I get great satisfaction looking at my statistics as a measure of how I’m doing with this blogging pursuit.
I have written 300 posts so far this year, starting at the end of February, when I got technical help to revive the blog.
Makes me feel pleased, as I seem to have abandoned writing during the years 2017-2021, with only 12 posts over those 5 whole years.
I was continuing to battle cancer till 2019 as side effects persisted from treatment.
Then the covid years of 2020 that we all know too well. But I couldn’t bear to ever give up this space as it is so much a part of me.
Strangely though, I still had high traffic with the momentum of my old posts. They still held interest for many people for some reason.
2010 and 2011 were prolific, crossing 1000 for each year. The 1.1 million visitors of all time were mainly due to these early enthusiastic years, when I was listed tops on Google.
I continued with regular posting till 2015.
In 2016 it was mostly cancer posts as I was diagnosed shortly after New Year having endured pains through Christmas.

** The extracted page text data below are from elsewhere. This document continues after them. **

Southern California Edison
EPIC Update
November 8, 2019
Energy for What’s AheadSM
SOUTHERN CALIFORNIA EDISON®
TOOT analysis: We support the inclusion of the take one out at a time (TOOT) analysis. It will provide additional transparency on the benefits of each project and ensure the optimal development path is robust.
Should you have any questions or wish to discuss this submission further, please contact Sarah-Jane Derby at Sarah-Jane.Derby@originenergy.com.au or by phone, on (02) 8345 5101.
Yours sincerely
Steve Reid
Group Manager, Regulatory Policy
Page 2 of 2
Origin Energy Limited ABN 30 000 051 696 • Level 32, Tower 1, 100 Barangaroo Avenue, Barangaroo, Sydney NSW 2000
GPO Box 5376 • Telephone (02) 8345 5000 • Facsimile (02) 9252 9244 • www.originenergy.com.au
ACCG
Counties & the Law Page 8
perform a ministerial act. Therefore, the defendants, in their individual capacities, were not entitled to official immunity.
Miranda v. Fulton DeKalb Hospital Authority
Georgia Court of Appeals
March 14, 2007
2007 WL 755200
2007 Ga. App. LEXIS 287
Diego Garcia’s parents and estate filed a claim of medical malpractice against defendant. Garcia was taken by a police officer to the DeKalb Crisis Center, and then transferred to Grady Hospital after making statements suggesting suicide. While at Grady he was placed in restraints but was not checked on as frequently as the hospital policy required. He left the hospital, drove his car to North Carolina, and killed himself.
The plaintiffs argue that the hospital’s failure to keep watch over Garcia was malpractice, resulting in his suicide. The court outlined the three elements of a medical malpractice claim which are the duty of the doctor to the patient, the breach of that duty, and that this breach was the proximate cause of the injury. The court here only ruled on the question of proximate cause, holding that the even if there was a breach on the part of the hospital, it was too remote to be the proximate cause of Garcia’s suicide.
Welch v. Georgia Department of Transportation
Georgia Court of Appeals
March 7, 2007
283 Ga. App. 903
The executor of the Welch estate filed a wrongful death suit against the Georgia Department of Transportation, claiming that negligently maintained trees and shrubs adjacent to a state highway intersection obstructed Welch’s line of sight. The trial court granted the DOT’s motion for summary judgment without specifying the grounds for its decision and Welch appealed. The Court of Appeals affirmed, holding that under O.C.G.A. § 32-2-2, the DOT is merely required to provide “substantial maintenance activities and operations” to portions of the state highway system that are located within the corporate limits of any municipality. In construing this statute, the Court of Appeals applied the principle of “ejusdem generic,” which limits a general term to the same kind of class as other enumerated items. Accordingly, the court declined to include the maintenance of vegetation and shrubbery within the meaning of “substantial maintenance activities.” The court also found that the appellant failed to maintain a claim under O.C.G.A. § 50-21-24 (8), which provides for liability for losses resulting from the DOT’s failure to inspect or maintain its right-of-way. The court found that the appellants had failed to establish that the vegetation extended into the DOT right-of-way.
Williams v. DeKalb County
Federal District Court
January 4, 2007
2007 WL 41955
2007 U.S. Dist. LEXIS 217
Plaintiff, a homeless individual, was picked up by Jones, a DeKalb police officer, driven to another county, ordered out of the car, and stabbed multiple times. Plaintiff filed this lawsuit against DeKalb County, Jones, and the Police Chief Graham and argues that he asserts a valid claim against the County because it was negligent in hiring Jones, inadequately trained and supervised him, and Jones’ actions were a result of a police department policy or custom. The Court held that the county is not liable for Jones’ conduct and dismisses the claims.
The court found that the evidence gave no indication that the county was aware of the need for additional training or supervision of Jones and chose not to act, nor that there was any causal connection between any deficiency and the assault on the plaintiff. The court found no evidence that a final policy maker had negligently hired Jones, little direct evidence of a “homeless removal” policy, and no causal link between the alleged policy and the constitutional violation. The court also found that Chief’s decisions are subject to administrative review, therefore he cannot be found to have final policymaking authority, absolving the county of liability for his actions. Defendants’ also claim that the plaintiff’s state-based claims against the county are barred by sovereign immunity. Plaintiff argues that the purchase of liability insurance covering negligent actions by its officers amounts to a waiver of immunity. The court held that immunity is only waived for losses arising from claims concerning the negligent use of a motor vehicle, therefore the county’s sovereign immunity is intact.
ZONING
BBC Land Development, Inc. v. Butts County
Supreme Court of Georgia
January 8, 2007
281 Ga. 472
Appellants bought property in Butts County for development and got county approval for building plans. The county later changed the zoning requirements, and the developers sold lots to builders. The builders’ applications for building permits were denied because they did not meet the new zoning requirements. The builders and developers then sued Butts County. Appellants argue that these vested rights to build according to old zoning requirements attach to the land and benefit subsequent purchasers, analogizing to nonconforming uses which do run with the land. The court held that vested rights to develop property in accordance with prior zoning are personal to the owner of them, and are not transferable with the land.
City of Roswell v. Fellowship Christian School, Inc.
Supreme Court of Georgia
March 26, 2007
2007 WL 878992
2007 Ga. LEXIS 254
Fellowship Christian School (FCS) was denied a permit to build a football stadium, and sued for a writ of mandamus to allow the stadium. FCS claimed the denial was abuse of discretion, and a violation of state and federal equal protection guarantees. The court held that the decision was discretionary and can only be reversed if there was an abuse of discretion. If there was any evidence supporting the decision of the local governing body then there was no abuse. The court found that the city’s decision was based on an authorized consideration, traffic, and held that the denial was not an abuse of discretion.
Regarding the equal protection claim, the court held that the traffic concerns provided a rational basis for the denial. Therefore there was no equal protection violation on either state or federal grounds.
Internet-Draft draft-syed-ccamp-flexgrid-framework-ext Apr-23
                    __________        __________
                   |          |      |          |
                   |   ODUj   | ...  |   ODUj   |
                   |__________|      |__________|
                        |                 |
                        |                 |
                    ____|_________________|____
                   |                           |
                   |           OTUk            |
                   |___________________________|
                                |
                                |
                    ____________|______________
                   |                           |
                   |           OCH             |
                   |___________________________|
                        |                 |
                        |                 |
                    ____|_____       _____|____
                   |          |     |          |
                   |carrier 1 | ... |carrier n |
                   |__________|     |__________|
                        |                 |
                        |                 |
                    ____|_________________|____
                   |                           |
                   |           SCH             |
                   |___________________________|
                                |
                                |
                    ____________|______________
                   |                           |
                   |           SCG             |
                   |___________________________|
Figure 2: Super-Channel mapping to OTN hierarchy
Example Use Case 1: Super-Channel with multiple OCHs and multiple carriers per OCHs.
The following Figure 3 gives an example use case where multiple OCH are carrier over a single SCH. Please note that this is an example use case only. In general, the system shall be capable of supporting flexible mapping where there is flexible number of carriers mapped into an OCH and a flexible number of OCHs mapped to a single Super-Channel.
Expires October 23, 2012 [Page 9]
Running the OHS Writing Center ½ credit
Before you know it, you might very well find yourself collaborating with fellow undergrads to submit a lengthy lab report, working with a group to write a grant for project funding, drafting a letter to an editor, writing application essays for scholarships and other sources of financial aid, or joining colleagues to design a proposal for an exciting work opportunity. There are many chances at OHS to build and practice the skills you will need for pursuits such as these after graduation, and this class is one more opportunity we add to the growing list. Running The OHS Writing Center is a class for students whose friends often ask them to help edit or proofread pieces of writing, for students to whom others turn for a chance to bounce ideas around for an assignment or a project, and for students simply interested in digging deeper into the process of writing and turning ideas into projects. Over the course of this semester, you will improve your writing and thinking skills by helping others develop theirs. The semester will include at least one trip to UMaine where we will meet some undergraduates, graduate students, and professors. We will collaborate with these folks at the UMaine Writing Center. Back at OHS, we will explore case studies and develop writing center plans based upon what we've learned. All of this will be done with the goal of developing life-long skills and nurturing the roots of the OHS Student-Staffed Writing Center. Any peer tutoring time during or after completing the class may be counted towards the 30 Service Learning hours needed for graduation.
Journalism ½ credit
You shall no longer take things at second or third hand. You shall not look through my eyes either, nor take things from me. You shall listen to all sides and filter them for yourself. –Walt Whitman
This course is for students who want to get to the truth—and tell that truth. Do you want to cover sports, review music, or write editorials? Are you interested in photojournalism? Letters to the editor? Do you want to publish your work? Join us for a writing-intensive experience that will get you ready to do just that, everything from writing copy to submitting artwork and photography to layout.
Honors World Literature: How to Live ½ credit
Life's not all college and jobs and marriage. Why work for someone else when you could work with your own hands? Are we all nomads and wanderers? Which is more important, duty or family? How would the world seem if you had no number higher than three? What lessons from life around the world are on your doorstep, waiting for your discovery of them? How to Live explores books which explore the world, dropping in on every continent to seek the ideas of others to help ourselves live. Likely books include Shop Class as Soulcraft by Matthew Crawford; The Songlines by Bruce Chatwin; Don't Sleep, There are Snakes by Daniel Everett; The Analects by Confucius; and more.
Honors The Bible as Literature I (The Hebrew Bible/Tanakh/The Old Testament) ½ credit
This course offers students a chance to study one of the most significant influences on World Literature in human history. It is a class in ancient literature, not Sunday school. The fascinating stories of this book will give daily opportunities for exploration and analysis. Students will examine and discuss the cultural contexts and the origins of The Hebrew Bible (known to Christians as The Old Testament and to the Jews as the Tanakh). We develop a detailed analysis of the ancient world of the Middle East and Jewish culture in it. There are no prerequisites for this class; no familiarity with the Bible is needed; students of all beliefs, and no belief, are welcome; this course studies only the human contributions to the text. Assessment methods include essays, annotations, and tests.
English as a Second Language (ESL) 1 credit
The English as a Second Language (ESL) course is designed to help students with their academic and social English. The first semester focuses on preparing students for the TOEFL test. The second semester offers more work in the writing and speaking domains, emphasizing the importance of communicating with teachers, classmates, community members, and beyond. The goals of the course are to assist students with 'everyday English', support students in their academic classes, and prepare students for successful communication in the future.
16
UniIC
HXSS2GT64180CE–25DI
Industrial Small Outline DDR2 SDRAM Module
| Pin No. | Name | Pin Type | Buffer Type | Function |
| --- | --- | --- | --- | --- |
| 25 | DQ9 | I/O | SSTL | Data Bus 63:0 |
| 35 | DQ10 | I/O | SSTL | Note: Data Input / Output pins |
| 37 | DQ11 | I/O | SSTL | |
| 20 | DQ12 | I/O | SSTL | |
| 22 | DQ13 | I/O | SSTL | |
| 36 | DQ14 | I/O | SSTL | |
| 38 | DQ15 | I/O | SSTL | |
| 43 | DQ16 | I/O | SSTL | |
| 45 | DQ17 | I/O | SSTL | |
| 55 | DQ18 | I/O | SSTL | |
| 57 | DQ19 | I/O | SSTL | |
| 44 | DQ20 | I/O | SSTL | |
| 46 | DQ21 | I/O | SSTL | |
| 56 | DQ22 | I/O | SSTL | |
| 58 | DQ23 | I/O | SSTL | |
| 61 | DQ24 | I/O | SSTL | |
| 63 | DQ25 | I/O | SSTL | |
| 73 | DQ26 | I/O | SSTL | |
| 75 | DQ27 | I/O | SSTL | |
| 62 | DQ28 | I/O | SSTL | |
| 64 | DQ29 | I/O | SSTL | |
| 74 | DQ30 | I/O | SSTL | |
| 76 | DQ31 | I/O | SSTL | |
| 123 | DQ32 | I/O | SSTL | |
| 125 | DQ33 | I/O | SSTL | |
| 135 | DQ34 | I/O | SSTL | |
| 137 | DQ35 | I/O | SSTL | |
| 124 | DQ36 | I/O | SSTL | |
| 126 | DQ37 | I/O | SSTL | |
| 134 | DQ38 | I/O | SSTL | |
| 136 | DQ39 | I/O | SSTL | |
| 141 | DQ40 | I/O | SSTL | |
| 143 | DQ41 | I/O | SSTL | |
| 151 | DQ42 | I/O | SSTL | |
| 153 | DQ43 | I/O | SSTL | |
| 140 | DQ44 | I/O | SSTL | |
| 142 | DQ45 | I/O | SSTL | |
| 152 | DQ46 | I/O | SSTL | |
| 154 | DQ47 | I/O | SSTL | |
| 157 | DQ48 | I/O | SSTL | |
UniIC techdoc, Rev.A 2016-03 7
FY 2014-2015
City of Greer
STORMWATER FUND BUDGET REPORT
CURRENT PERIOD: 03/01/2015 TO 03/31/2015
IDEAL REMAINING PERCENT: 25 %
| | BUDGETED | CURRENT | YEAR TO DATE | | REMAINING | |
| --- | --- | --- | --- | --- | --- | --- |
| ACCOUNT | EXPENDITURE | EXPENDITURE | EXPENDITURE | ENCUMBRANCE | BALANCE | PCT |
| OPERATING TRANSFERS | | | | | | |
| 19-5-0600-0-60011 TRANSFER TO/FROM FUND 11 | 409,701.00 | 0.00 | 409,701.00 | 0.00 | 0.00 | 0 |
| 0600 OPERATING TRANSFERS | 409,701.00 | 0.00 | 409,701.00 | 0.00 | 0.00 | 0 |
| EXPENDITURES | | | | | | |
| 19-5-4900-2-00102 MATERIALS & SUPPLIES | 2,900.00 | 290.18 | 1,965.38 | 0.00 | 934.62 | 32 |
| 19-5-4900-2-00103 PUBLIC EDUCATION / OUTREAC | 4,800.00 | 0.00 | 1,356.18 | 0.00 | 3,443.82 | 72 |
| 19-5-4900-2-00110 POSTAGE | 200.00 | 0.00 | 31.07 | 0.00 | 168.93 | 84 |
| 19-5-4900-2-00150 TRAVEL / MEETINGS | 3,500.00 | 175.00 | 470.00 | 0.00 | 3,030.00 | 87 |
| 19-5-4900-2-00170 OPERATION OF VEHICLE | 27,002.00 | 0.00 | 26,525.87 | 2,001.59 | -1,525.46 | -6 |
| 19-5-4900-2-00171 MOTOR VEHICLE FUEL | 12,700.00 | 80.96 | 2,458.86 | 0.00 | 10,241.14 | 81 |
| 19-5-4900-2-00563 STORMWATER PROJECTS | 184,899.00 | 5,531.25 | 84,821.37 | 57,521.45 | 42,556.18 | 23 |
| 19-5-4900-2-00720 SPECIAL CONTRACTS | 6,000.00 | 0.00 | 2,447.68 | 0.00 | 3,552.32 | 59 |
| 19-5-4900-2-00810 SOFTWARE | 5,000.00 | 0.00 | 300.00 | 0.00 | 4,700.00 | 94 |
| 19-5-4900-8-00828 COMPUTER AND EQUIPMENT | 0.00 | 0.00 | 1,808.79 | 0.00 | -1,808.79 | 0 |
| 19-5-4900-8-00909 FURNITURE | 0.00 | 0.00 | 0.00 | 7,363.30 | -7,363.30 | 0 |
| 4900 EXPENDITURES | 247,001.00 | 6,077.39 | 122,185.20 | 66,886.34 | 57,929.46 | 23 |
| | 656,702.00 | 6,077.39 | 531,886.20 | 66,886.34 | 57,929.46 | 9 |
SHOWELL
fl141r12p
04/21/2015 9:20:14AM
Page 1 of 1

I wrote 42 posts in all.
Traffic in 2022 however is only 0.5% of the heights I reached. That’s pretty dismal (and mostly due to not being listed at the top on Google anymore). I was probably penalised for not having a high security domain like I do now.
I’m trying not to be discouraged and produce art for art’s sake. Whether it is good or appreciated is besides the point. The important thing is to enjoy the creative process. Well, at least I try to tell myself that.
The honest truth is that I desire to be discovered and published. Since I have this platform, I might as well make use of it.
I actually let a lot of opportunities go in the past, due to shyness and fear. Also lack of technical know how holds me back the most. I can’t let any of that hold me back any longer.
What I love most are the comments and interactions with fellow blogger writers of all ages, in a community spanning the globe.
I like writing about different topics simply because I have varied interests just like any human. I couldn’t possibly just write about cancer for instance as I’m no longer undergoing active chemo. Also a particular post may just resonate with someone for any random reason.
Travel posts make me feel the most relaxed as I’m able to re-live the highlights of the trip.
Food posts make me hungry as you can imagine.
The trauma posts are draining, but feel necessary as writing is my therapy – a way to process and offload. Also more critically, to educate and for prevention. I don’t want my traumas to happen to anyone else, ever.
The diary posts are what I love to look back on to see how my perspective has changed.
It’s been 15 years since I opened an account on WordPress, moving here from Google as suggested by my dear cousin D. She was right, as always, as WordPress proved to be a much superior Content Management System (CMS) even though it looked intimidating at first.
My most popular posts this years include topics covering, travel, happiness and aging.
I wasn’t aware you had returned! Three hundred posts? That is a huge accomplishment and you should be very pleased. I’m happy you’re back and writing for the sake of writing strengthens that writing muscle. Keep showing up to fill the blank page.
I realise that when I focus on just writing it gets easier and you get into a zone where it just flows. Doing it mostly for fun and in case my memory weakens with the years.